A spike in e-waste was caused by WFH

The amount of unrecycled e-waste produced in the UK has grown substantially in recent months due to the imposition of lockdown restrictions and the purchase of new IT equipment for home working, research has shown.

According to the Royal Society of Chemistry (RSC), nearly half of the people who moved to a home working setup bought new IT equipment to accommodate their needs.

The RSC also singled out fitness trackers, which boomed in popularity in 2020 as people sought ways to stay healthy during lockdowns.

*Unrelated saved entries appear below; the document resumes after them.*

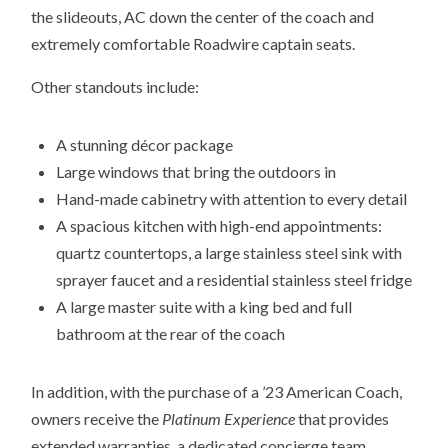
the slideouts, AC down the center of the coach and
extremely comfortable Roadwire captain seats.
Other standouts include:
A stunning décor package
Large windows that bring the outdoors in
Hand-made cabinetry with attention to every detail
A spacious kitchen with high-end appointments:
quartz countertops, a large stainless steel sink with
sprayer faucet and a residential stainless steel fridge
A large master suite with a king bed and full
bathroom at the rear of the coach
In addition, with the purchase of a ’23 American Coach,
owners receive the
Platinum Experience
that provides
extended warranties, a dedicated concierge team,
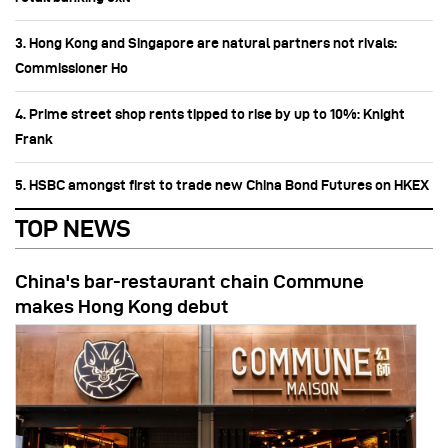
3. Hong Kong and Singapore are natural partners not rivals:
Commissioner Ho
4. Prime street shop rents tipped to rise by up to 10%: Knight
Frank
5. HSBC amongst first to trade new China Bond Futures on HKEX
TOP NEWS
China's bar-restaurant chain Commune
makes Hong Kong debut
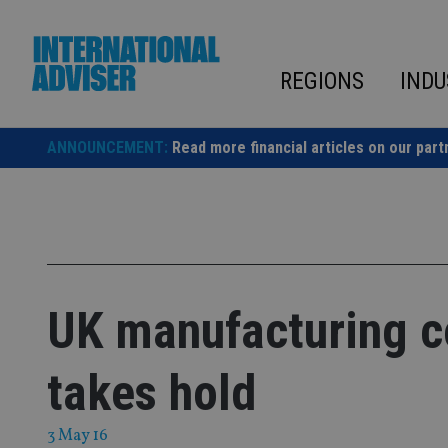
Skip
to
content
REGIONS
INDU
ANNOUNCEMENT:
Read more financial articles on our part
UK manufacturing c
takes hold
3 May 16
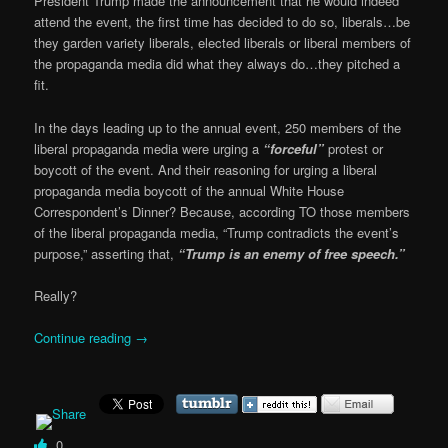
President Trump made the announcement that he would indeed
attend the event, the first time has decided to do so, liberals…be
they garden variety liberals, elected liberals or liberal members of
the propaganda media did what they always do…they pitched a
fit.
In the days leading up to the annual event, 250 members of the
liberal propaganda media were urging a
“forceful”
protest or
boycott of the event. And their reasoning for urging a liberal
propaganda media boycott of the annual White House
Correspondent’s Dinner? Because, according TO those members
of the liberal propaganda media, “Trump contradicts the event’s
purpose,” asserting that,
“Trump is an enemy of free speech.”
Really?
Continue reading
→
0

The RSC said that many of them contain precious elements such as gold, yttrium and indium, but are not being recycled at any significant rate.

According to figures from Currys PC World, 11 per cent of people simply threw their old tech in the bin, with only 13 per cent choosing to recycle it properly.

Professor Tom Welton, RSC president, said: “Clearly, the coronavirus pandemic caused a rapid change to our work and lifestyle patterns, but a significant unintended consequence we are now facing is a rapid increase to the UK’s already growing e-waste crisis. That nearly as many people are binning their old tech as recycling it is a huge concern.

“We increasingly think about the sustainability of other items around the home, such as plastics and cardboard packaging. If we’re to have sustainable technology, we need to start thinking in the same way about our old gadgets, or we risk running out of the elements we need to produce these items while continuing to exacerbate the environmental damage caused by the consumer tech industry.”

Globally, e-waste rose by up to 21 per cent in the five years leading up to 2020, but just 17.4 per cent of 2019’s e-waste was recycled, according to a report last year. A further study in December found that the UK produces the second largest amount of e-waste per person in Europe.

In a bid to cut down on UK e-waste, the Environmental Audit Committee (EAC) has said tech giants should be banned from intentionally shortening the lifespan of devices.

“We know chemists are working on the tricky problem of how to separate more critical raw materials from electronic waste for recycling purposes, but we need local recycling infrastructure that enables the waste to be collected first,” Welton said.

“While we welcome the changes coming in to force at the beginning of January to ensure that retailers operate take-back schemes – an issue highlighted in the Environmental Audit Committee’s report to Government – it’s only possible to extract some of the more common raw materials on a large scale at the end of life.

“Many precious metals are never recovered.”